| Autor: karolina1989

Rosja: Zakazu importu owoców miękkich nie było

Rosyjska Federalna Służba ds. nadzoru w sferze praw konsumentów oznajmiła, że zakaz o jakim wspominały w ciągu ostatnich dni media jest dla nich sporym zaskoczeniem. Uparcie twierdzi, że nie wprowadziła na terytorium swojego kraju zakazu importu owoców miękkich pochodzących z Unii Europejskiej.

Rosja: Zakazu importu owoców miękkich nie było

Wcześniejsze informacje wskazywały na to, że Stowarzyszenia Firm Handlu Detalicznego otrzymały od Federalnej Służby ds. nadzoru w sferze praw konsumenckich, która jest odpowiednikiem unijnych służb sanitarno- epidemiologicznych,  nakaz wycofania z obiegu owoców miękkich, które zostały zaimportowane z krajów UE.

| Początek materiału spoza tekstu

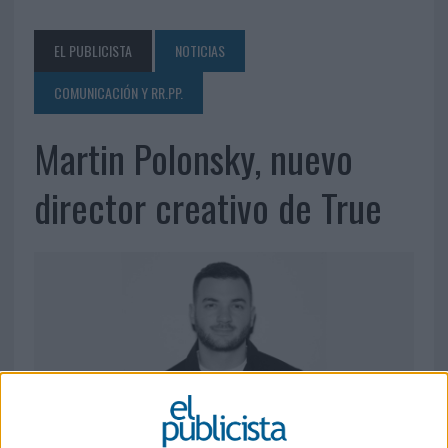
EL PUBLICISTA
NOTICIAS
COMUNICACIÓN Y RR.PP.
Martin Polonsky, nuevo
director creativo de True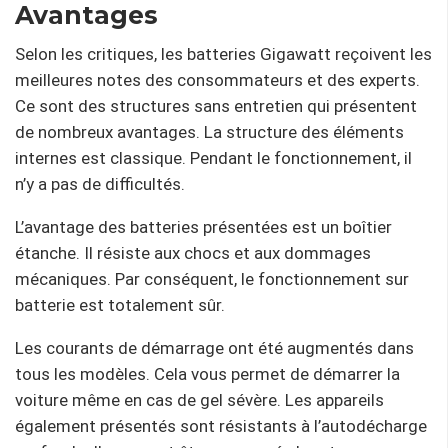
Avantages
Selon les critiques, les batteries Gigawatt reçoivent les
meilleures notes des consommateurs et des experts.
Ce sont des structures sans entretien qui présentent
de nombreux avantages. La structure des éléments
internes est classique. Pendant le fonctionnement, il
n’y a pas de difficultés.
L’avantage des batteries présentées est un boîtier
étanche. Il résiste aux chocs et aux dommages
mécaniques. Par conséquent, le fonctionnement sur
batterie est totalement sûr.
Les courants de démarrage ont été augmentés dans
tous les modèles. Cela vous permet de démarrer la
voiture même en cas de gel sévère. Les appareils
également présentés sont résistants à l’autodécharge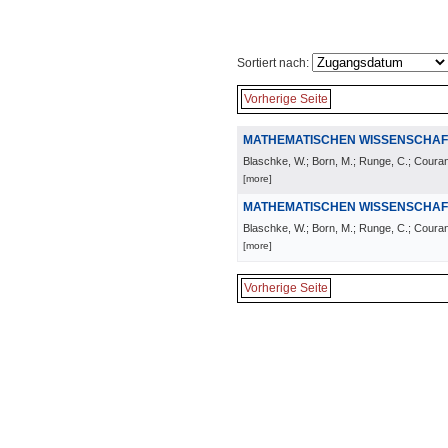
Sortiert nach:
Vorherige Seite
MATHEMATISCHEN WISSENSCHAF
Blaschke, W.; Born, M.; Runge, C.; Courant,
[more]
MATHEMATISCHEN WISSENSCHAF
Blaschke, W.; Born, M.; Runge, C.; Courant,
[more]
Vorherige Seite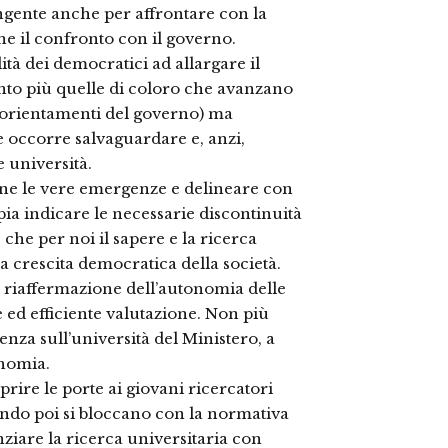
ingente anche per affrontare con la
e il confronto con il governo.
ità dei democratici ad allargare il
tanto più quelle di coloro che avanzano
i orientamenti del governo) ma
e occorre salvaguardare e, anzi,
e università.
one le vere emergenze e delineare con
ia indicare le necessarie discontinuità
 che per noi il sapere e la ricerca
la crescita democratica della società.
la riaffermazione dell’autonomia delle
e ed efficiente valutazione. Non più
za sull’università del Ministero, a
onomia.
rire le porte ai giovani ricercatori
ando poi si bloccano con la normativa
nziare la ricerca universitaria con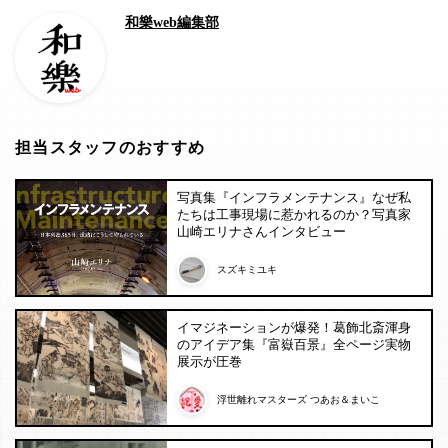
和樂web編集部
担当スタッフのおすすめ
写真集『インフラメンテナンス』なぜ私
たちは工事現場に惹かれるのか？写真家
山崎エリナさんインタビュー
スズキミユキ
イマジネーションが爆発！葛飾北斎渾身
のアイデア集『富嶽百景』全ページ実物
展示が圧巻
浮世離れマスターズ つあお＆まいこ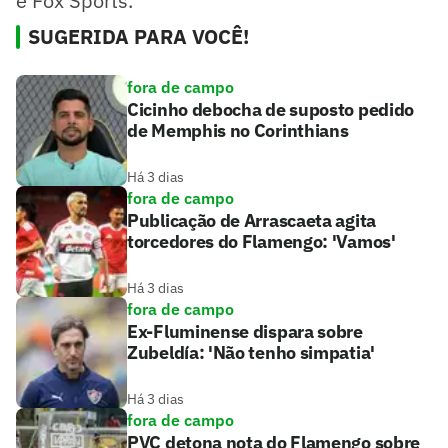
e Fox Sports.
SUGERIDA PARA VOCÊ!
fora de campo
Cicinho debocha de suposto pedido
de Memphis no Corinthians
Há 3 dias
fora de campo
Publicação de Arrascaeta agita
torcedores do Flamengo: 'Vamos'
Há 3 dias
fora de campo
Ex-Fluminense dispara sobre
Zubeldía: 'Não tenho simpatia'
Há 3 dias
fora de campo
PVC detona nota do Flamengo sobre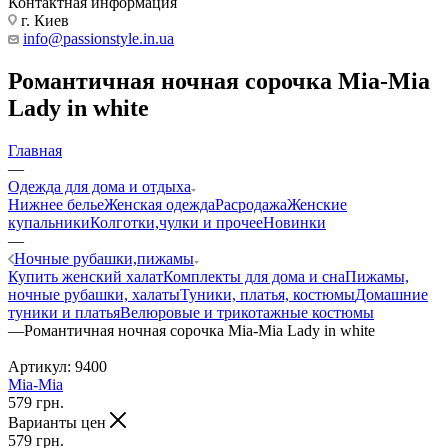
Контактная информация
г. Киев
info@passionstyle.in.ua
Романтичная ночная сорочка Mia-Mia
Lady in white
Главная
—
Одежда для дома и отдыха
Нижнее белье
Женская одежда
Расродажа
Женские
купальники
Колготки,чулки и прочее
Новинки
—
Ночные рубашки,пижамы
Купить женский халат
Комплекты для дома и сна
Пижамы,
ночные рубашки, халаты
Туники, платья, костюмы
Домашние
туники и платья
Велюровые и трикотажные костюмы
—
Романтичная ночная сорочка Mia-Mia Lady in white
Артикул:
9400
Mia-Mia
579
грн.
Варианты цен
579
грн.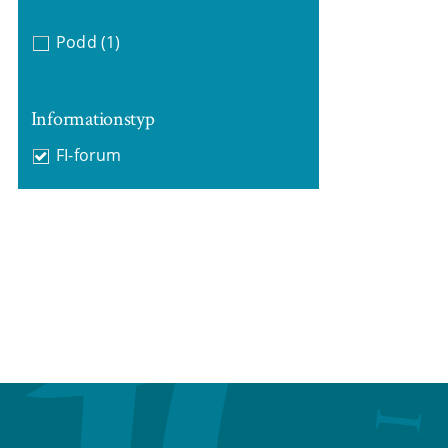
Podd
(1)
Informationstyp
FI-forum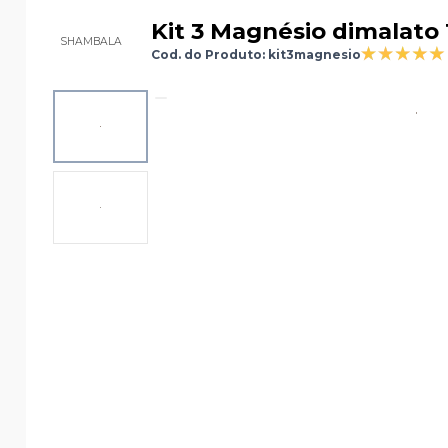
Kit 3 Magnésio dimalato
SHAMBALA
Cod. do Produto: kit3magnesio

Około 7 czerwca rosyjskie media huczały od wiadomości, że unijne truskawki, poziomki, żurawiny, borówki i jagody nie mają prawa znajdować się na terenie Rosji. Co więcej jako źródło swoich informacji podawały właśnie służbę federalną i twierdziły, że zakaz ten jest kolejną reakcją na falę zatruć pokarmowych pałeczką okrężnicy EHEC w krajach UE. 

W obliczu takich doniesień zbiór borówki jak i innych owoców miękkich będzie stawał się coraz mniej opłacalny.

Stopniowo pojawiały się kolejne informacje, które twierdziły, ze na granicy między Rosją, a Białorusią wstrzymywane są transporty tych owoców i wysyłane powrotem do nadawcy. Następnego dnia 87 partii świeżych i mrożonych warzyw i owoców miękkich pochodzących z krajów unijnych znajdowało się na terenie urzędu celnego w Smoleńsku.

Powstałe zamieszanie okazuje się jak widać jakąś straszną pomyłką. Rosja uparcie wypiera się wprowadzenia takiego zakazu.